# To be or not to be



## Xstream (Sep 21, 2020)

My Hunter 26.5 (wing keel) 4400 lbs. 1800 lbs. ballast, came with a 23 gallon water tank just forward of the mast. I took it out since it is too hard to keep water fresh. Now I am wondering if I shouldn't put it back in if the boat was designed for it to be full all the time. Would it be better to have that 184 lbs. there from a ballast standpoint or leave it out to save that weight. Heck I could even fill it with sand or lead shot for that matter. What say you?


----------



## tempest (Feb 12, 2007)

Just leave it out, until it's time to sell the boat; the new owner may want it back in.
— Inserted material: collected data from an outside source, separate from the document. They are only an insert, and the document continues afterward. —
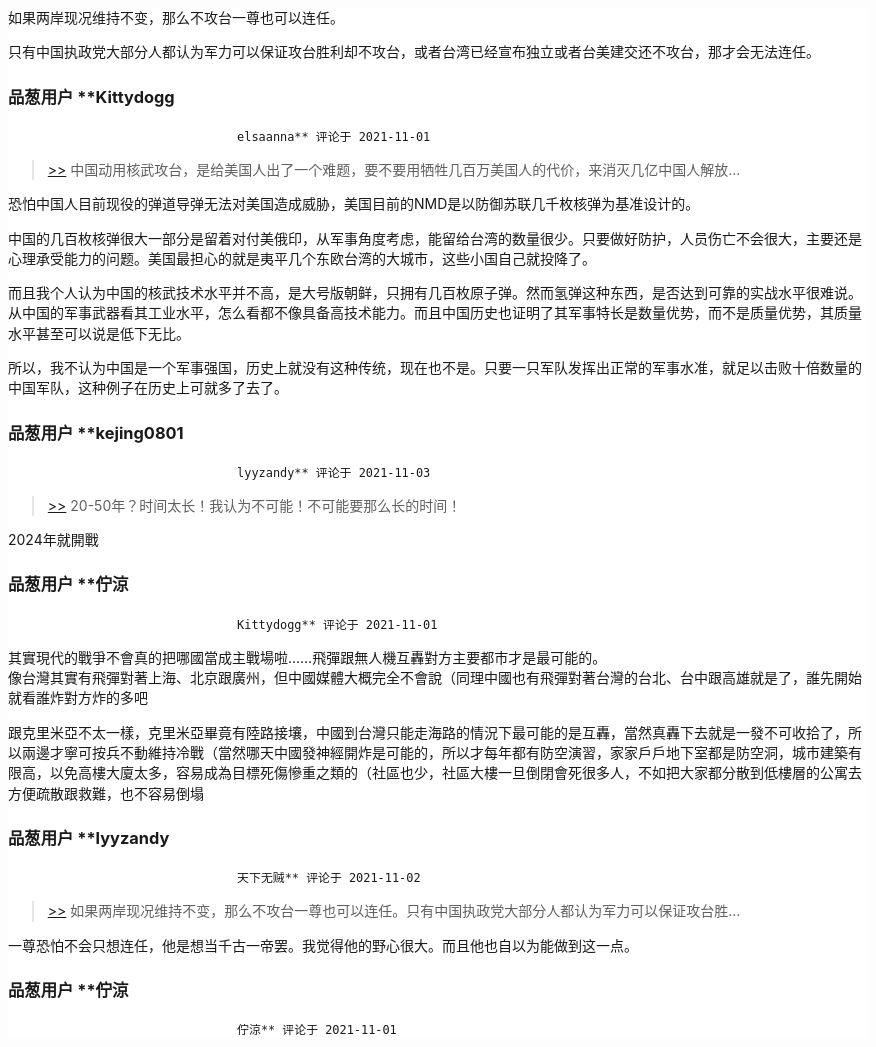 如果两岸现况维持不变，那么不攻台一尊也可以连任。  
  
只有中国执政党大部分人都认为军力可以保证攻台胜利却不攻台，或者台湾已经宣布独立或者台美建交还不攻台，那才会无法连任。
        


            
### 品葱用户 **Kittydogg				
									elsaanna** 评论于 2021-11-01
        
> [\>>]( "/article/item_id-708779#") 中国动用核武攻台，是给美国人出了一个难题，要不要用牺牲几百万美国人的代价，来消灭几亿中国人解放...

  
  
恐怕中国人目前现役的弹道导弹无法对美国造成威胁，美国目前的NMD是以防御苏联几千枚核弹为基准设计的。  
  
中国的几百枚核弹很大一部分是留着对付美俄印，从军事角度考虑，能留给台湾的数量很少。只要做好防护，人员伤亡不会很大，主要还是心理承受能力的问题。美国最担心的就是夷平几个东欧台湾的大城市，这些小国自己就投降了。  
  
而且我个人认为中国的核武技术水平并不高，是大号版朝鲜，只拥有几百枚原子弹。然而氢弹这种东西，是否达到可靠的实战水平很难说。从中国的军事武器看其工业水平，怎么看都不像具备高技术能力。而且中国历史也证明了其军事特长是数量优势，而不是质量优势，其质量水平甚至可以说是低下无比。  
  
所以，我不认为中国是一个军事强国，历史上就没有这种传统，现在也不是。只要一只军队发挥出正常的军事水准，就足以击败十倍数量的中国军队，这种例子在历史上可就多了去了。
        


            
### 品葱用户 **kejing0801				
									lyyzandy** 评论于 2021-11-03
        
> [\>>]( "/article/item_id-708310#") 20-50年？时间太长！我认为不可能！不可能要那么长的时间！

  
  
2024年就開戰
        


            
### 品葱用户 **佇涼				
									Kittydogg** 评论于 2021-11-01
        
其實現代的戰爭不會真的把哪國當成主戰場啦……飛彈跟無人機互轟對方主要都市才是最可能的。  
像台灣其實有飛彈對著上海、北京跟廣州，但中國媒體大概完全不會說（同理中國也有飛彈對著台灣的台北、台中跟高雄就是了，誰先開始就看誰炸對方炸的多吧  
  
跟克里米亞不太一樣，克里米亞畢竟有陸路接壤，中國到台灣只能走海路的情況下最可能的是互轟，當然真轟下去就是一發不可收拾了，所以兩邊才寧可按兵不動維持冷戰（當然哪天中國發神經開炸是可能的，所以才每年都有防空演習，家家戶戶地下室都是防空洞，城市建築有限高，以免高樓大廈太多，容易成為目標死傷慘重之類的（社區也少，社區大樓一旦倒閉會死很多人，不如把大家都分散到低樓層的公寓去方便疏散跟救難，也不容易倒塌
        


            
### 品葱用户 **lyyzandy				
									天下无贼** 评论于 2021-11-02
        
> [\>>]( "/article/item_id-708674#") 如果两岸现况维持不变，那么不攻台一尊也可以连任。只有中国执政党大部分人都认为军力可以保证攻台胜...

  
一尊恐怕不会只想连任，他是想当千古一帝罢。我觉得他的野心很大。而且他也自以为能做到这一点。
        


            
### 品葱用户 **佇涼				
									佇涼** 评论于 2021-11-01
Or cut the top off and use it for a swimming pool for the puppy.


----------



## SchockT (May 21, 2012)

No, you don't need it for ballast, and I guess if you don't do anything more than daysailing you have no need to fill it, but why remove it completely? Why wouldn't you keep it installed just in case you do need to carry more than a few bottles of drinking water?

Certainly when you go to sell the boat the buyer will expect the boat to have a water tank installed!

Sent from my SM-G960W using Tapatalk


----------



## Minnewaska (Feb 21, 2010)

Xstream said:


> I took it out since it is too hard to keep water fresh.


Not sure what the problem was, but that should be fairly easily addressed. The problem is often the hoses from the tank to faucets. Tanks can and should be cleaned, but if let go for too long could be beyond restoration. What material is the tank?

To the question, I agree with others. The boat is devalued missing it's water tank.


----------